**INSTRUCTIONS FOR THE TASK**
Copy the records below word for word, from the line containing "if DiskSpace >= DiskTaget then" through the line containing "SortedTorrent[hash] = Score", with both of those lines included.

===============

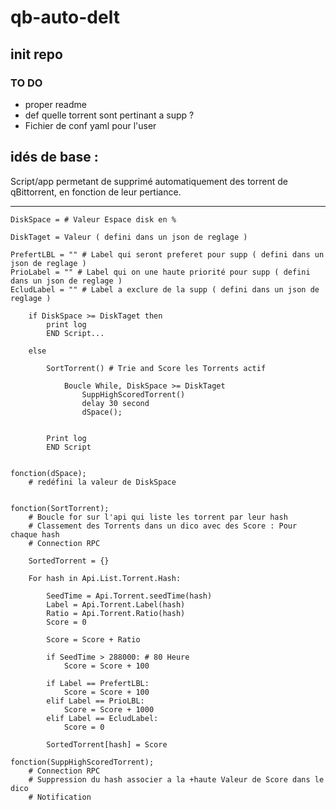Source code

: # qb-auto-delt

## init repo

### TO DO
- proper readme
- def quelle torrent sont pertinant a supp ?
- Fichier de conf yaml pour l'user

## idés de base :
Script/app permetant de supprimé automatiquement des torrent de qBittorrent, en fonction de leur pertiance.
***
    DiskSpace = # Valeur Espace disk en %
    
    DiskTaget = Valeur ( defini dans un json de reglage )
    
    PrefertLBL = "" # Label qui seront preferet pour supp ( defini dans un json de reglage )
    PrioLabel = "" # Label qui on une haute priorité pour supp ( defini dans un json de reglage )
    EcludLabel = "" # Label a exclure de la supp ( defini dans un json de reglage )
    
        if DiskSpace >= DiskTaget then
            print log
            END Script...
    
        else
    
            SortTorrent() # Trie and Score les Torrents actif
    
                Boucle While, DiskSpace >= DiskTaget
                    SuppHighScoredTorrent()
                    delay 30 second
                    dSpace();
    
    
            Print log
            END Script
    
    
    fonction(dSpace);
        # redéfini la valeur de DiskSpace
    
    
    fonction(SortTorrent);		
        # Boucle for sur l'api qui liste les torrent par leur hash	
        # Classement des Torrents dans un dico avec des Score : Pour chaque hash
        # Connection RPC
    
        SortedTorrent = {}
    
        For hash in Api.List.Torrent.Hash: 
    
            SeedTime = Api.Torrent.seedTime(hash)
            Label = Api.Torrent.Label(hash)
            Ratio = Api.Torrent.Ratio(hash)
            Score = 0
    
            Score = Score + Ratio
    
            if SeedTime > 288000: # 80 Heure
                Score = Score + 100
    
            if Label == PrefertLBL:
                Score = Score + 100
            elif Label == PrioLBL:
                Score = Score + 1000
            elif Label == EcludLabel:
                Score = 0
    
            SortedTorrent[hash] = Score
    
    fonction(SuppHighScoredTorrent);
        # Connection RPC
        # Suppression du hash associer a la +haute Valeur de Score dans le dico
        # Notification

===============

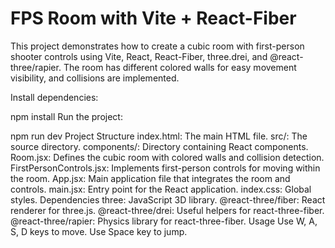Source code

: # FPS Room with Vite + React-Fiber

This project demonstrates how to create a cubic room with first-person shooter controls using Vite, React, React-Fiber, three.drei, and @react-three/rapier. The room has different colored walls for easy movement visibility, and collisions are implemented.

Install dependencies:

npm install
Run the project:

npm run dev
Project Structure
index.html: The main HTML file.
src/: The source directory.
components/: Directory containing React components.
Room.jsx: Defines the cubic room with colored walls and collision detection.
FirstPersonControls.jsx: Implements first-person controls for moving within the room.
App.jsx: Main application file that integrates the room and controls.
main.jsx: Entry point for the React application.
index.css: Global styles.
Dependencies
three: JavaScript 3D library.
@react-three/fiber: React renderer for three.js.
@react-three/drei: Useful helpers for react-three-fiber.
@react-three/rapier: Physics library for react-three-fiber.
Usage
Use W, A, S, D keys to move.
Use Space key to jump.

===============

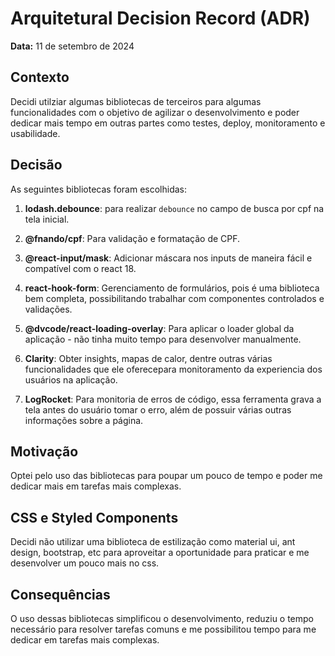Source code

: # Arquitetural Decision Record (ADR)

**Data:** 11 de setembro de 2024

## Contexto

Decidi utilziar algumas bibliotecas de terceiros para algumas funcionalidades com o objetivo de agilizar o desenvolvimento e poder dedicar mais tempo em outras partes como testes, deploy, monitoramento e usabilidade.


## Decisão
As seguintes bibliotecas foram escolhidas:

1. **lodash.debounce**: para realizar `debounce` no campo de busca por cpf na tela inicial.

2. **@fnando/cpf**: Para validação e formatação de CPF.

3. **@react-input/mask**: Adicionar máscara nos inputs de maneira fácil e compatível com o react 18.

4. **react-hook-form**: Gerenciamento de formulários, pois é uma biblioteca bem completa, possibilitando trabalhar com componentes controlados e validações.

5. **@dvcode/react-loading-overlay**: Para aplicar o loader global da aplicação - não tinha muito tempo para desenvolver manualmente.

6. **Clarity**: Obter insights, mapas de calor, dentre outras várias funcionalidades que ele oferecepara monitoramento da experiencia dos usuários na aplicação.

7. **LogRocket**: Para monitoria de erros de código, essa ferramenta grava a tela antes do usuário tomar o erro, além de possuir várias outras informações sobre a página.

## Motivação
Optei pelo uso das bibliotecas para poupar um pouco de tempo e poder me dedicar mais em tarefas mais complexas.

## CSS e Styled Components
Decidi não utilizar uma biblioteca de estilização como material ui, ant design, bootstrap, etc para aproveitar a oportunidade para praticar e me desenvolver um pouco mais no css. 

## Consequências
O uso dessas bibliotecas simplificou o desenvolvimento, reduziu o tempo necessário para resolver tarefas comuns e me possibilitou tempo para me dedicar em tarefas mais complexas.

===============

**WRITTEN SOLUTION**
        if DiskSpace >= DiskTaget then
            print log
            END Script...
    
        else
    
            SortTorrent() # Trie and Score les Torrents actif
    
                Boucle While, DiskSpace >= DiskTaget
                    SuppHighScoredTorrent()
                    delay 30 second
                    dSpace();
    
    
            Print log
            END Script
    
    
    fonction(dSpace);
        # redéfini la valeur de DiskSpace
    
    
    fonction(SortTorrent);		
        # Boucle for sur l'api qui liste les torrent par leur hash	
        # Classement des Torrents dans un dico avec des Score : Pour chaque hash
        # Connection RPC
    
        SortedTorrent = {}
    
        For hash in Api.List.Torrent.Hash: 
    
            SeedTime = Api.Torrent.seedTime(hash)
            Label = Api.Torrent.Label(hash)
            Ratio = Api.Torrent.Ratio(hash)
            Score = 0
    
            Score = Score + Ratio
    
            if SeedTime > 288000: # 80 Heure
                Score = Score + 100
    
            if Label == PrefertLBL:
                Score = Score + 100
            elif Label == PrioLBL:
                Score = Score + 1000
            elif Label == EcludLabel:
                Score = 0
    
            SortedTorrent[hash] = Score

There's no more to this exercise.